_Given problem_
Output the data below line for line with no changes, leaving out the picture.
***
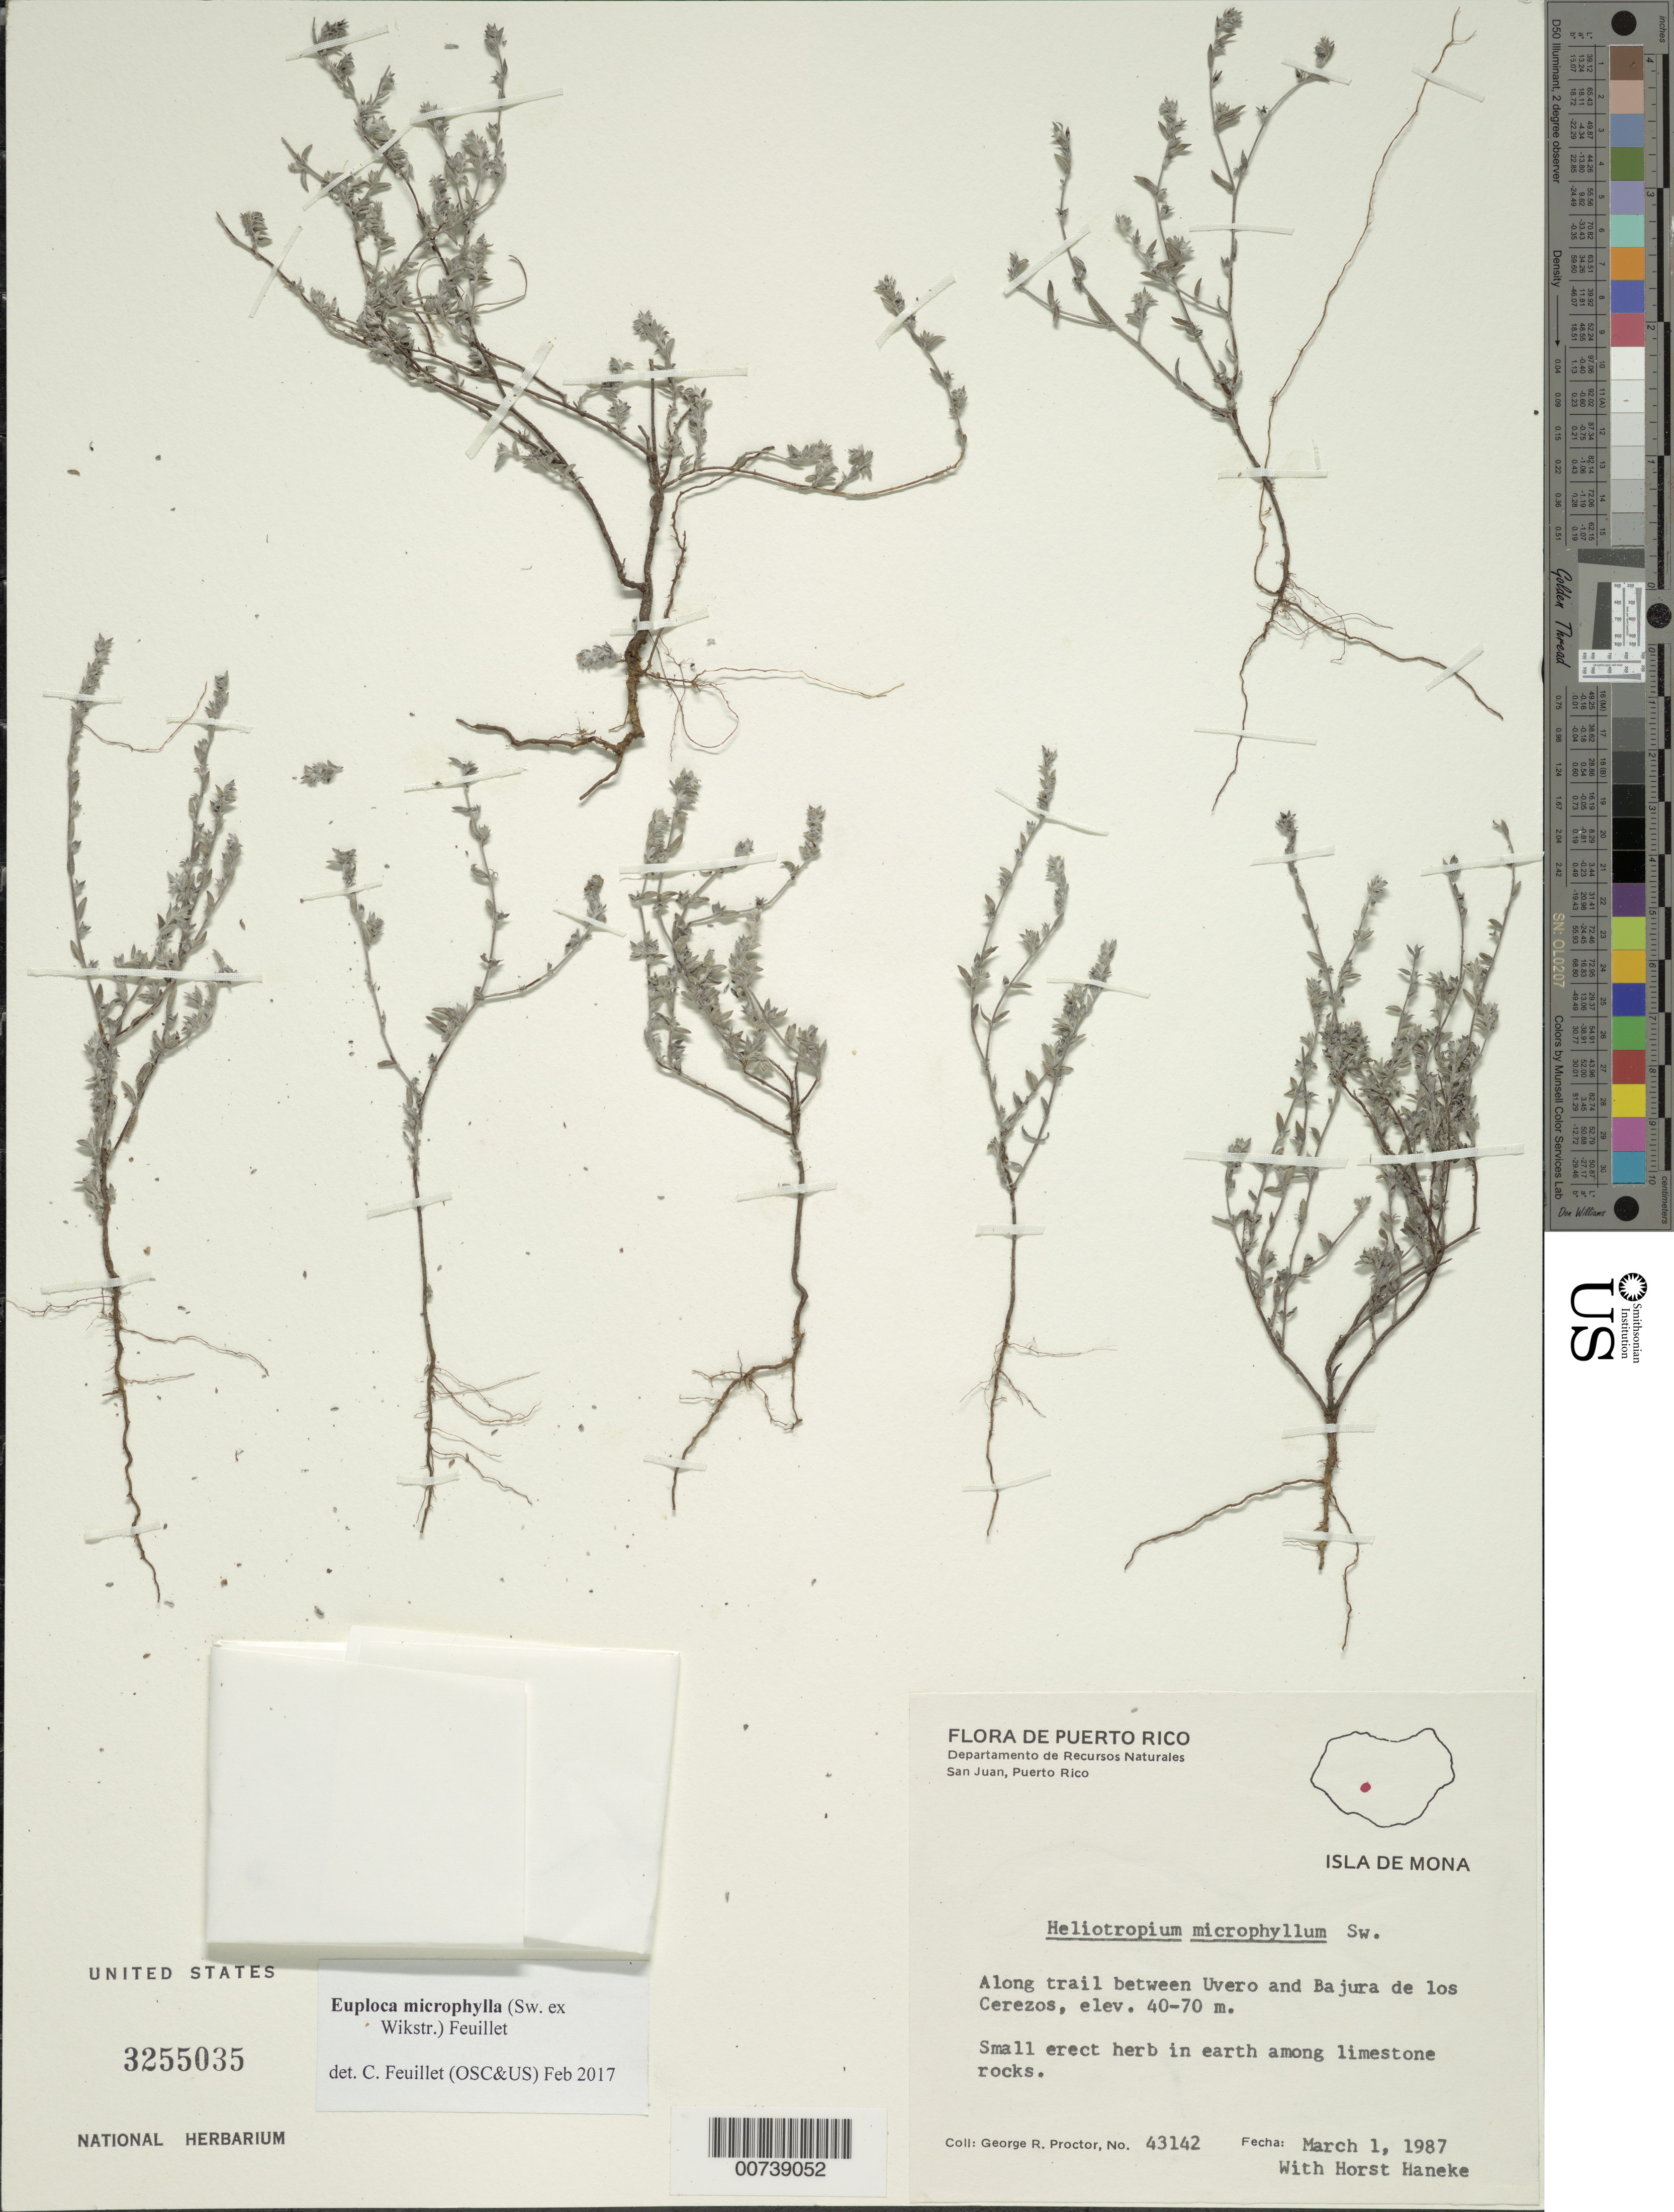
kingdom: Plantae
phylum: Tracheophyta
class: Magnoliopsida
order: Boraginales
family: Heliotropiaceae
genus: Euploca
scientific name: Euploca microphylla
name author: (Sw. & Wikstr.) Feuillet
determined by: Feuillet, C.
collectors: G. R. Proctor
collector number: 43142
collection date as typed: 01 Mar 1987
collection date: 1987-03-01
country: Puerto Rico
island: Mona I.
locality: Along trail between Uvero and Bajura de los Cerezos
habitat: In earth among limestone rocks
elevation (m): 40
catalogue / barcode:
***
_Reply_
kingdom: Plantae
phylum: Tracheophyta
class: Magnoliopsida
order: Boraginales
family: Heliotropiaceae
genus: Euploca
scientific name: Euploca microphylla
name author: (Sw. & Wikstr.) Feuillet
determined by: Feuillet, C.
collectors: G. R. Proctor
collector number: 43142
collection date as typed: 01 Mar 1987
collection date: 1987-03-01
country: Puerto Rico
island: Mona I.
locality: Along trail between Uvero and Bajura de los Cerezos
habitat: In earth among limestone rocks
elevation (m): 40
catalogue / barcode:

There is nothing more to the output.